Following the September 11 attacks in New York in 2001, passenger aircraft cockpit doors have been reinforced in order to be made secure, and even bulletproof.

Access to the cockpit must be locked during flight, preventing passengers from forcing entry onto the flight deck so that pilots can safely fly the aircraft and manage any situation without worrying about potential hijackers. For the safety of the pilots the cockpit door must open at the pilot’s command from the flight deck, for example when there is no apparent risk of malicious attack. The outside of the cockpit door is secured by a keypad, to which the crew have the codes. But the request from the keypad to open the door must be confirmed by the pilot who remains inside.

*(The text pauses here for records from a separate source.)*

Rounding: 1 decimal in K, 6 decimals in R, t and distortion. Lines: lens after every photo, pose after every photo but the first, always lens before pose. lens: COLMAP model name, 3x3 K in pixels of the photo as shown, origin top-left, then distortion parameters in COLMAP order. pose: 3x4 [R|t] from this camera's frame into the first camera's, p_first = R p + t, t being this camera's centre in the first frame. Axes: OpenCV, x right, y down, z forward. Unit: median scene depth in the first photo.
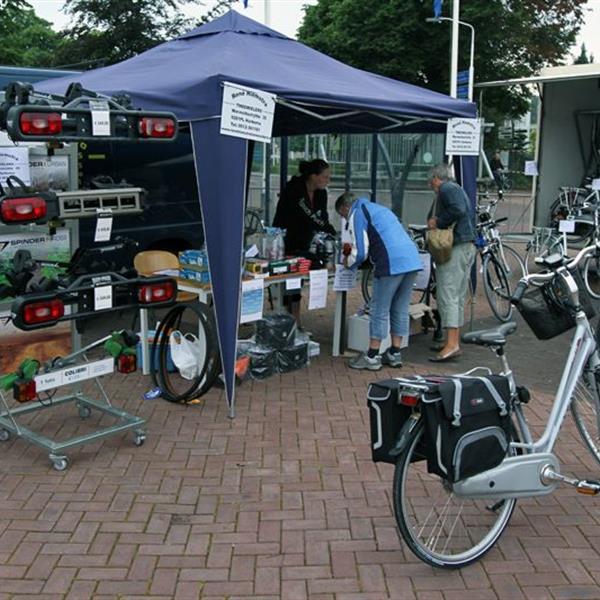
lens RADIAL K [[850.6, 0, 300.0], [0, 850.6, 300.0], [0, 0, 1]] dist [-0.026211, -0.043904]
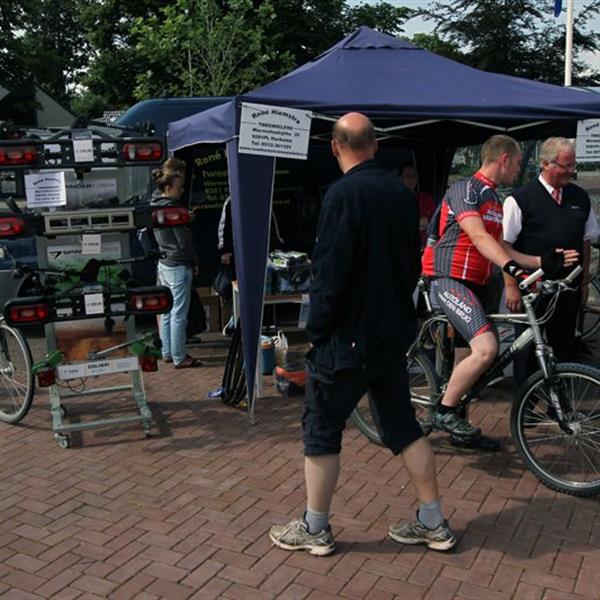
lens RADIAL K [[774.8, 0, 300.0], [0, 774.8, 300.0], [0, 0, 1]] dist [-0.028959, -0.046035]
pose [[0.847597, 0.061219, -0.527097, 0.472399], [-0.056792, 0.998083, 0.024597, -0.042297], [0.527593, 0.009086, 0.849449, 0.228642]]
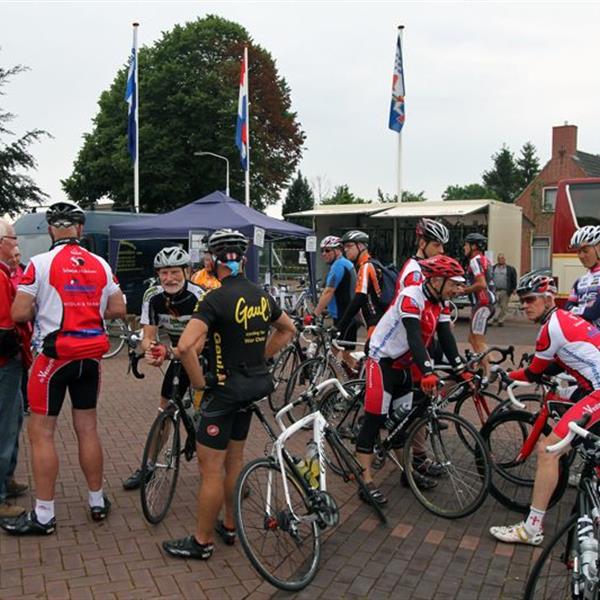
lens RADIAL K [[850.6, 0, 300.0], [0, 850.6, 300.0], [0, 0, 1]] dist [-0.026211, -0.043904]
pose [[0.939053, -0.023795, 0.342948, -0.922785], [0.062666, 0.992736, -0.102709, 0.292997], [-0.338013, 0.117941, 0.933722, -1.687892]]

It has become apparent that these two aspects — safety and security — are not always achievable at the same time. In the event of an incident like this, they even work against each other.

A trade-off between safety and security
People often confuse “security” and “safety.” In Chinese the two words are exactly the same. However, conceptually they are different.

Security offers protection from intentional attacks, while safety is to prevent from natural accidents. While some security incidents can be accidental, or made to look accidental, some element of usually malicious intent is involved.

The trade-off in both security and safety risks in this context is hard because the probability of accidents can be modelled while human intention cannot. One could try to estimate the probability of someone having bad intentions, especially pilots, but in the end it’s not possible to square one with the other — it is to compare apples with oranges.